Results: A total of 600 patients were brought to the operating room for attempted resection. One hundred fifty-four (25.6%) had received NA therapy for initially unresectable disease whereas 446 (74.4%) were explored at presentation. One hundred twenty-four (80.5%) NA patients underwent successful PD compared to 340 (76.5%) non-NA patients. The NA patients were younger (62.7 years vs. 67.5 years, p<0.001), more often had prior resection attempts (26.6% vs. 0.9%, p<0.001), had longer median operative times (390 min vs. 328 min, p<0.001), and had higher median estimated blood loss (1500mL vs. 1000mL, p<0.001) than non-NA patients. There were no statistically significant differences in R0 resection rate (82.3% vs. 78.2%, p=0.34), median length of stay (9 days vs. 10 days, p=0.16), morbidity (50% vs. 49.4%, p=0.91), or mortality (6.5% vs. 2.7%, p=0.09) between the two groups. Sixty-one percent of NA patients versus 18.8% non-NA patients required vascular resection (p<0.001), therefore a subset analysis was performed. PD with vascular resection resulted in increased morbidity (54.9% vs. 33.7%, p<0.001) and mortality (1.8% vs. 6.3%, p=0.008), but similar R0 resection rates (74% vs. 81%, p=0.07) and lengths of stay (10 days vs. 9 days, p=0.07) compared to standard PD. Median survival of resected NA patients was similar to resected non-NA patients (24.9 months vs. 19.3 months, p>0.05) and significantly longer than non-NA patients aborted for locally advanced disease (24.9 months vs. 8.9 months, p<0.05). NA patients who required vascular resection had longer survival than non-NA patients who required vascular resection (23.6 months vs. 14.4 months, p<0.05).

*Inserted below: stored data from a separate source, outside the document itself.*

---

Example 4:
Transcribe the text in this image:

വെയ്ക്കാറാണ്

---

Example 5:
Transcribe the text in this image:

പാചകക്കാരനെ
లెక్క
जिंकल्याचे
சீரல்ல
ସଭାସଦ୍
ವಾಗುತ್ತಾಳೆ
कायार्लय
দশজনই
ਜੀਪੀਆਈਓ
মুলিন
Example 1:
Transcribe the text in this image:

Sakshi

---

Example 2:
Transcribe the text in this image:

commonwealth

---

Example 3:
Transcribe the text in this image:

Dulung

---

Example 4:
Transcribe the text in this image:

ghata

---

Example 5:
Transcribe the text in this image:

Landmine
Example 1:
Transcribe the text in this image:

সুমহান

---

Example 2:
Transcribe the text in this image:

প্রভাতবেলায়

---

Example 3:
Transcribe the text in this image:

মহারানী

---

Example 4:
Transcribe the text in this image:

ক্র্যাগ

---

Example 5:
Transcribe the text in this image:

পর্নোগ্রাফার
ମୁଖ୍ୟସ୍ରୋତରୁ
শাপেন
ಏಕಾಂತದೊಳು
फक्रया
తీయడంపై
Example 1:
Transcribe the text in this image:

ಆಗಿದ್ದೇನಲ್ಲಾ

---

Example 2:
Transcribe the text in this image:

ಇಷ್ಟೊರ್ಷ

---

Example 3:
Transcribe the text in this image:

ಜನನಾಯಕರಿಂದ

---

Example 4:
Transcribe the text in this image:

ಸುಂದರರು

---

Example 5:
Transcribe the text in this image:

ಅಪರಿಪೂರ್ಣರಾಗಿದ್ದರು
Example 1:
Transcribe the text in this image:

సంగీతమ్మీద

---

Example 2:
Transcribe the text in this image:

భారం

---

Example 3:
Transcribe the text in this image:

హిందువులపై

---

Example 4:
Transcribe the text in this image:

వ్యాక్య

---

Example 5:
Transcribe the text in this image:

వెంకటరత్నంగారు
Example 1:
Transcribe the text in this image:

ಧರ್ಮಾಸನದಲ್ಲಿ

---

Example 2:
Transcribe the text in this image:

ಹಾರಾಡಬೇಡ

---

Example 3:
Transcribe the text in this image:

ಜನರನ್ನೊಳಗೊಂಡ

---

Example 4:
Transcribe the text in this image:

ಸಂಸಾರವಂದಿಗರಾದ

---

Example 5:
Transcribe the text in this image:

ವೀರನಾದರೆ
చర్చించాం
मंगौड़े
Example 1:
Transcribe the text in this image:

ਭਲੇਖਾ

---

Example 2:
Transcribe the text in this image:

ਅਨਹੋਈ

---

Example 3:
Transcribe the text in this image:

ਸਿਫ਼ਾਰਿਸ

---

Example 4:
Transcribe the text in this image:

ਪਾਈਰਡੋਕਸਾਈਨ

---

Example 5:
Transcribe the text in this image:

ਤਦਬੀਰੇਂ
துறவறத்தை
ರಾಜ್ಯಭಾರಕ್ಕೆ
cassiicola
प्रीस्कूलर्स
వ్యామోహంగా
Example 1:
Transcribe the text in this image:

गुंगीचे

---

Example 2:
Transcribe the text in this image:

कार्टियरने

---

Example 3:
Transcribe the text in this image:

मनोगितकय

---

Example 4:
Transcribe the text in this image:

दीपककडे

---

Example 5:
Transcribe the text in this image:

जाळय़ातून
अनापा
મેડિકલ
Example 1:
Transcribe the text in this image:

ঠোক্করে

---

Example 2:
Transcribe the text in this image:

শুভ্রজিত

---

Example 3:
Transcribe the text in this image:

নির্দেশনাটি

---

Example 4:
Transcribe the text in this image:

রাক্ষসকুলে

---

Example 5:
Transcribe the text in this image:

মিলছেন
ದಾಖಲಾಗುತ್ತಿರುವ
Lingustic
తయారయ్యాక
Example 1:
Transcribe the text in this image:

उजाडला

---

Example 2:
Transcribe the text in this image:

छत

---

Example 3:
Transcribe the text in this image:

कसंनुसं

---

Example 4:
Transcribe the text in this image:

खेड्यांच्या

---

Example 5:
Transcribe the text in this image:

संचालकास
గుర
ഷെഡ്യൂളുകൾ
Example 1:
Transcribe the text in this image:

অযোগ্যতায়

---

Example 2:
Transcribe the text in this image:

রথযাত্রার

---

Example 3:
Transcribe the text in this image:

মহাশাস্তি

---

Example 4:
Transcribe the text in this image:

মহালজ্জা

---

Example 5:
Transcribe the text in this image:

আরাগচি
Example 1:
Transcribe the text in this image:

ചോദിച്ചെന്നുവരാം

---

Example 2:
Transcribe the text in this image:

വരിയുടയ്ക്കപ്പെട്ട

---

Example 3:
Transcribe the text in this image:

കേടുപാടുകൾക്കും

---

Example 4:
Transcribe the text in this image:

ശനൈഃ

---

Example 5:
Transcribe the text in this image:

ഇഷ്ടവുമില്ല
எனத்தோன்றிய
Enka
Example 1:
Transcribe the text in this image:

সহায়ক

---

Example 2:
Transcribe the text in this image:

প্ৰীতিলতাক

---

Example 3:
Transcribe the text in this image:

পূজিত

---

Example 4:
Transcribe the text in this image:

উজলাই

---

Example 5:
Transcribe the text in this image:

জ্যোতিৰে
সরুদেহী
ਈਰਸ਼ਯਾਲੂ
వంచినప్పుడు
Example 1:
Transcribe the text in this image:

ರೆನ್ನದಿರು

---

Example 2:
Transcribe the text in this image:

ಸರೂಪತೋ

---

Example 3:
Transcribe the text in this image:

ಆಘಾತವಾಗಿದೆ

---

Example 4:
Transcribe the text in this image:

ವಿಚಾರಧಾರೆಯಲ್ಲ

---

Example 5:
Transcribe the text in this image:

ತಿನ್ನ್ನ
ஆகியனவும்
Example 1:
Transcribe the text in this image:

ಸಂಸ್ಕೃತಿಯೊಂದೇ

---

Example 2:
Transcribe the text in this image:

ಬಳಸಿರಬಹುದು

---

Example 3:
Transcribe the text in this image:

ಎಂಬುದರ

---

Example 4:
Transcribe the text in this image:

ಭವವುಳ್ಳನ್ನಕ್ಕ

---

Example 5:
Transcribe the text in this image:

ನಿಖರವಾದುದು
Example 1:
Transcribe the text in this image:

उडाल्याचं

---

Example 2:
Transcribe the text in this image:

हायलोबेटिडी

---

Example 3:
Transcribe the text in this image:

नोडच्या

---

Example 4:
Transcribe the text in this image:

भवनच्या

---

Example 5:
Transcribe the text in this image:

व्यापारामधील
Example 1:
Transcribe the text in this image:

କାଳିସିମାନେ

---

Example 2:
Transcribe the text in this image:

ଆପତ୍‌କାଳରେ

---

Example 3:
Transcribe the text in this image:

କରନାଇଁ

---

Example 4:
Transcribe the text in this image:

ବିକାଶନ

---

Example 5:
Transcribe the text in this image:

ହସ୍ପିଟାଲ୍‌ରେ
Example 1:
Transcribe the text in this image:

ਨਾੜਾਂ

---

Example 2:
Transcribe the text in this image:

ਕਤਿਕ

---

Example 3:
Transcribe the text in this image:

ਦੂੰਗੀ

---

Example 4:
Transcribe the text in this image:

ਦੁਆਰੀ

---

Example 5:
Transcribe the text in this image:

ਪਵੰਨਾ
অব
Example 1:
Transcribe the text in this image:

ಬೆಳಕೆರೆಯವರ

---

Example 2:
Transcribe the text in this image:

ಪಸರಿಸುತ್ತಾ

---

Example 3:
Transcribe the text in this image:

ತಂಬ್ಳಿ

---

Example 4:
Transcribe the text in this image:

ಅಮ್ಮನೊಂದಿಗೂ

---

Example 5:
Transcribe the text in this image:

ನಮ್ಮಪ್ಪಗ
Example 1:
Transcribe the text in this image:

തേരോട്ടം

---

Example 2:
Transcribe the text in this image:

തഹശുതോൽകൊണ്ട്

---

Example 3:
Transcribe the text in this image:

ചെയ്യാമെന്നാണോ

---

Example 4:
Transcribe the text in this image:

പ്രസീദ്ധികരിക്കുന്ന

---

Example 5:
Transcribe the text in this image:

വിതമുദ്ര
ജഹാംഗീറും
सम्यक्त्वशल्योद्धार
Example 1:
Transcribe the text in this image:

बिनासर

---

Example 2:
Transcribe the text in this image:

Conclusion: Many patients with locally advanced pancreatic cancer can be brought to resection through NA therapy and vascular resection with acceptable morbidity and mortality. These patients have significantly improved survival over patients deemed locally inoperable by traditional criteria.

Neoadjuvant (NA) therapy and vascular resection can bring select patients with initially locally unresectable pancreatic cancer to pancreaticoduodenectomy with a significant survival benefit. In this series, median survival of resected NA patients was similar to resected non-NA patients (24.9 months vs. 19.3 months, p>0.05) and longer than non-NA patients aborted for locally advanced disease (24.9 months vs. 8.9 months, p<0.05). Median survival of NA patients aborted for locally advanced disease was 13.3 months.